Panic! at the Disco have returned and are without a shadow of a doubt better than ever, the buzz surging through the queue snaking around Birmingham’s HMV institute was truly one to behold. By simply glancing around at the faces of the hundred upon hundreds of fans eager to see the newly formed PANIC’s latest tour onto UK shores anyone could tell that the night was going to be one to be remembered.
Panic!’s recent album ‘Vices and Virtues’ is certainly a change of pace from the very Beatles esque 2008 album ‘Pretty Odd’ in more ways than one. The main line up of the band changed but the departure of Ryan Ross and Jon Walker doesn’t seem to have affected Brendon Urie and Spencer Smith in a negative way, instead giving them the push to create an array of great songs that remain hooked in your mind days after listening to them. But the question is can they still deliver the same standard live with out the full band?
Postponing the excitement for about a half hour was Panic!’s support act ‘Love Letters’ from London bringing with then a rather samey set of rock and roll inspired electro-pop songs. The sound was on the most part okay but Love Letter’s biggest flaw (besides the lead singers unfortunate attire) was their inability to connect with the audience at all, The singer attempted to get a clap going on a few occasions but there was no real energy to get involved in. Tie that in with the fact there was no real stage presence at all left me wondering how they were chosen to support Panic!
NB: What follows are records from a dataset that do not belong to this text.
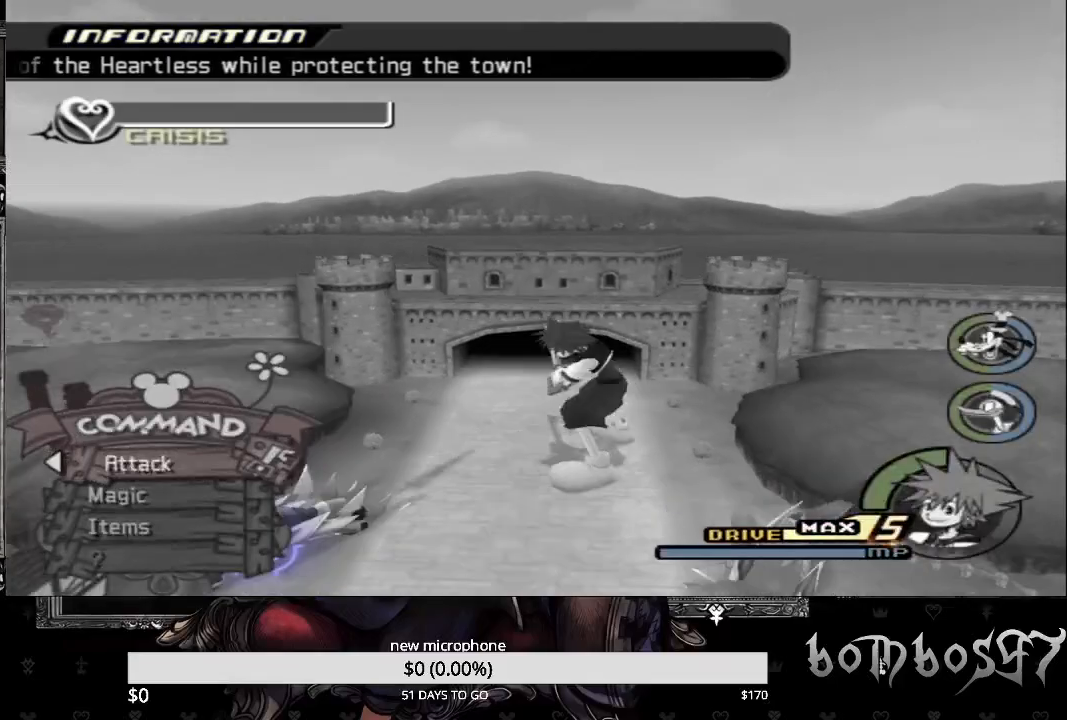
{"buttons": [], "left_stick": "center", "right_stick": "center", "events": [[33, "left_stick", "center"], [133, "CROSS", "down"], [200, "CROSS", "up"], [300, "CROSS", "down"], [400, "CROSS", "up"]]}
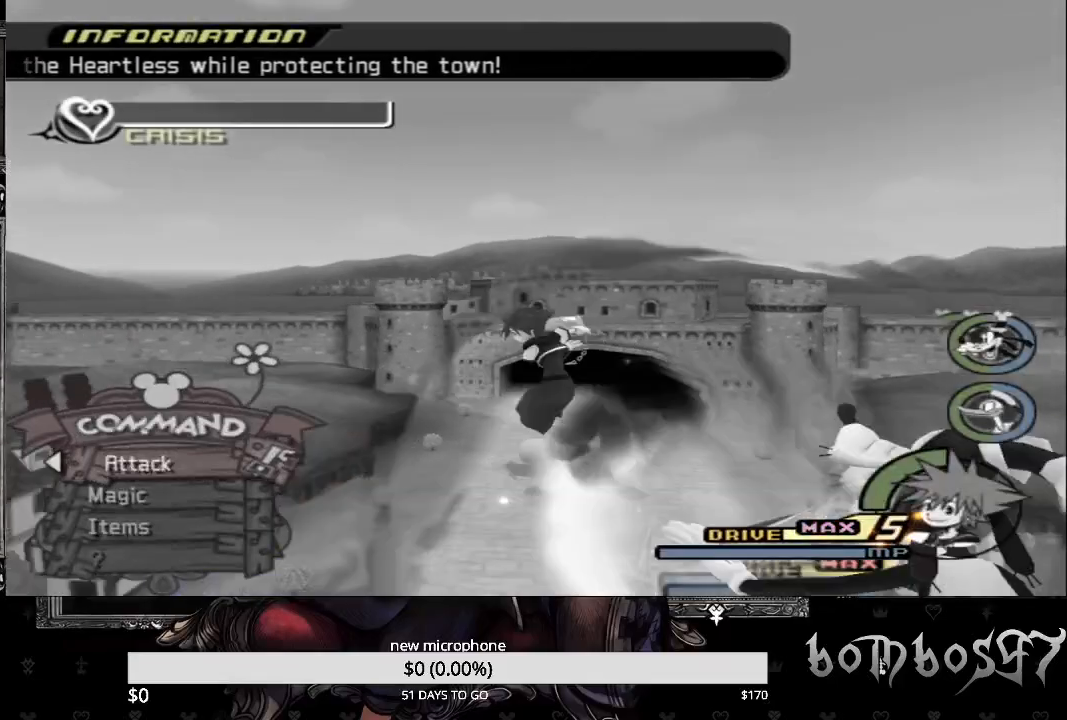
{"buttons": [], "left_stick": "down", "right_stick": "center", "events": [[267, "right_stick", "down-left"], [467, "left_stick", "down"], [467, "right_stick", "center"]]}
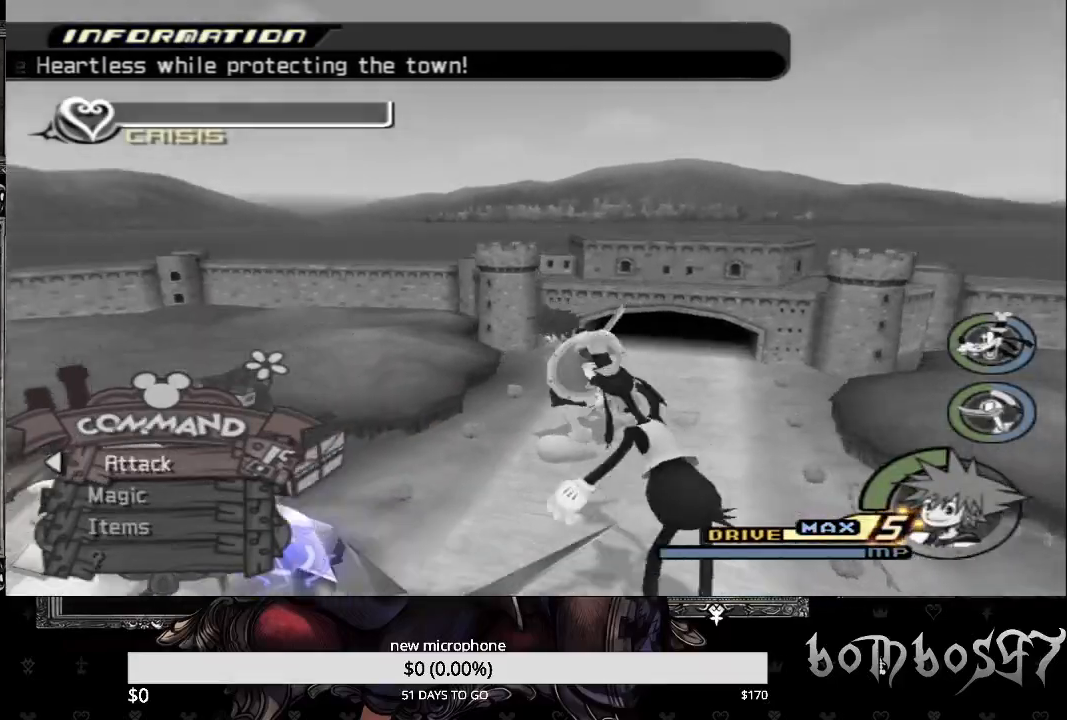
{"buttons": ["SQUARE"], "left_stick": "down-left", "right_stick": "center", "events": [[400, "left_stick", "down-left"], [500, "SQUARE", "down"]]}
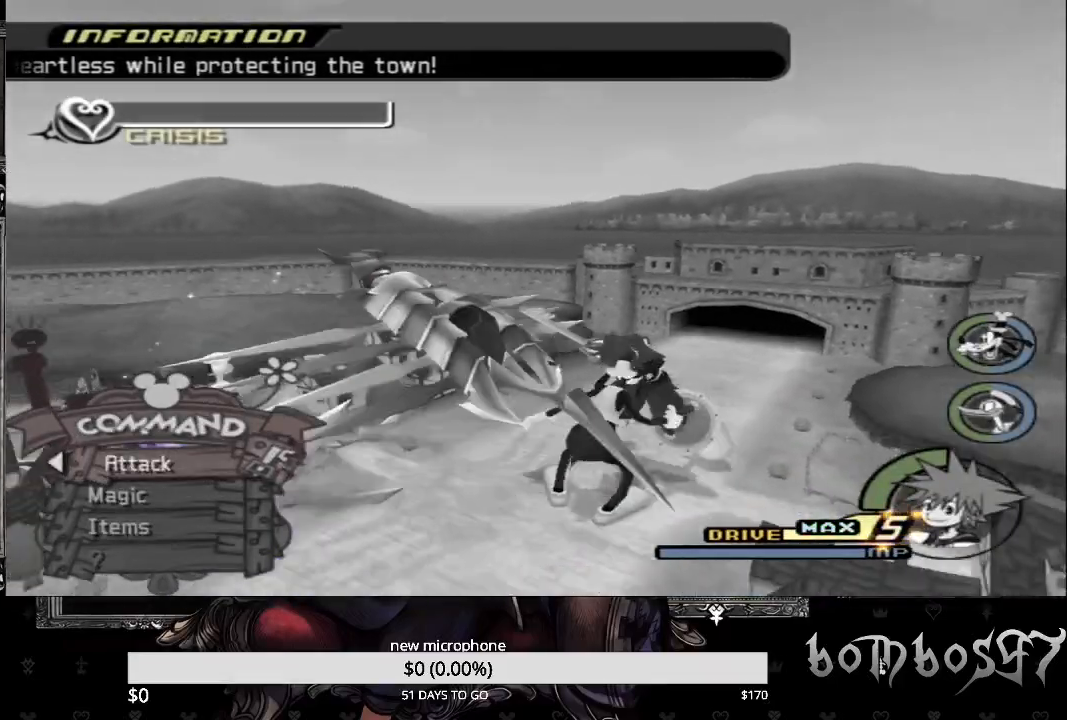
{"buttons": [], "left_stick": "up-right", "right_stick": "center", "events": [[367, "SQUARE", "up"], [467, "left_stick", "up-right"]]}
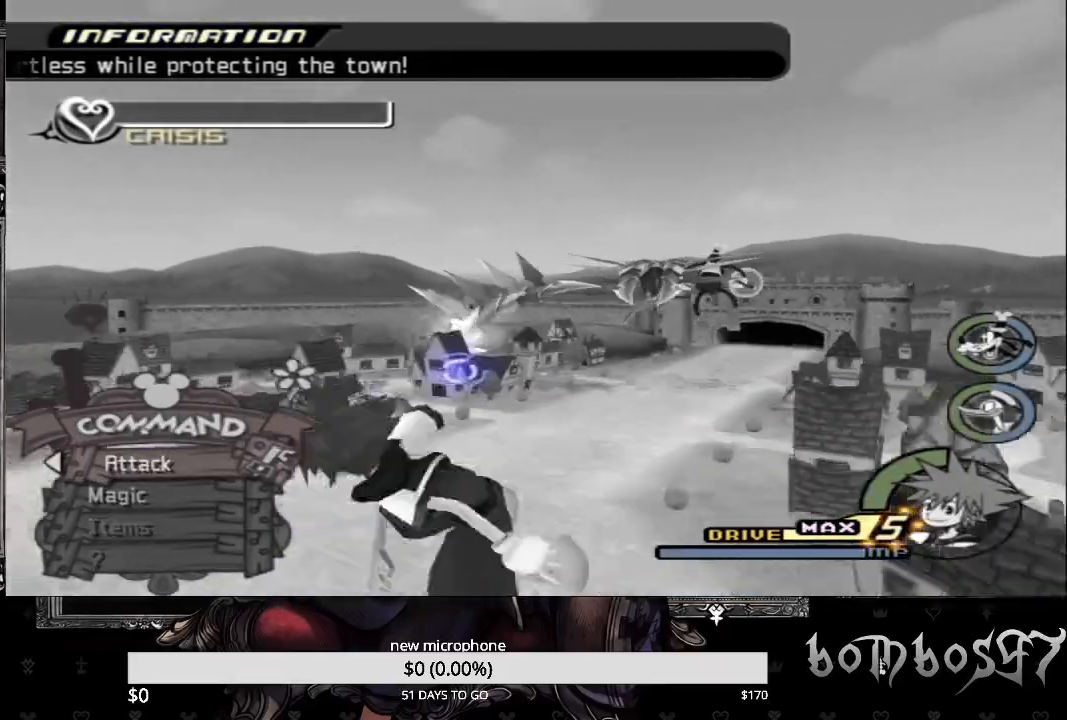
{"buttons": [], "left_stick": "up-right", "right_stick": "center", "events": []}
Following this Panic! at the Disco burst on stage and kick right in to their latest single ‘Ready to Go’ as a backdrop cascaded down behind Spencer to reveal their new logo. The excitement of every teenage girl at the venue could me measured in the sheer volume of the screams as Brendon, dressed in black and white, braces and bow tie, instantly brought the audience to life with such amazing energy and awe inspired showmanship that no one could resist the urge to go crazy and sing along. The audiences’ enjoyment, excitement and involvement were reflected in the band themselves who seemed happy to be back in the saddle.
To the music side of things now; the gig was perfect for any type of Panic! fan new or old as the balance between all of their albums was just right and pretty much every song choice fitted the mood. The only song I felt shouldn’t have been left out was ‘Time to Dance’, but was made up for with the inclusion of five of ‘A fever you can’t sweat out’s’ great classics like ‘Camisado’ and ‘But it’s better if you do’. A rather unexpected song came in the form of The Smiths cover ‘How soon is now?’ during which Brendon jumped down into the crowd, which escalated the screams to that which could rival a full blown festival crowd.
Brendon was not shy to show off all his brilliant musical talent in the form of his unique and fantastic voice which held throughout the show without faltering once. Aside from that he showcased his talent by jumping from keyboard to guitar and timpani, which all the band got to have a go with including PANIC!’s new tour partners Ian Crawford (lead guitar and backing vocals) and Dallon Weekes (bass guitar, synthesizers and backing vocals). This is one of the many things that make Panic! at the Disco one of those ‘absolute must see’ bands as they don’t simply perform - they put on a show for their audience putting everything they have into it. When it was time for the band to go the already rallied audience pulled together with enough chanting and cheering to bring them back for one more song, ‘Nearly Witches (Ever since we met)’. No other song in my opinion could have ended that night better. Panic! and the audience both left happy, which was shown through the unified singing of the crowd through the streets ofBirmingham.
To sum up the night the enthusiasm from the crowd was amazing, the sound quality of the show was a few notches above pure excellence. In between songs Brendon’s banter was great and continued to entertain the audience during instrument changes. A brilliant time for the crowd and an even better time for the band as the smiles on the faces of all therein showed that Panic! at the Disco loved the night as much as the audience love them. A whole lot.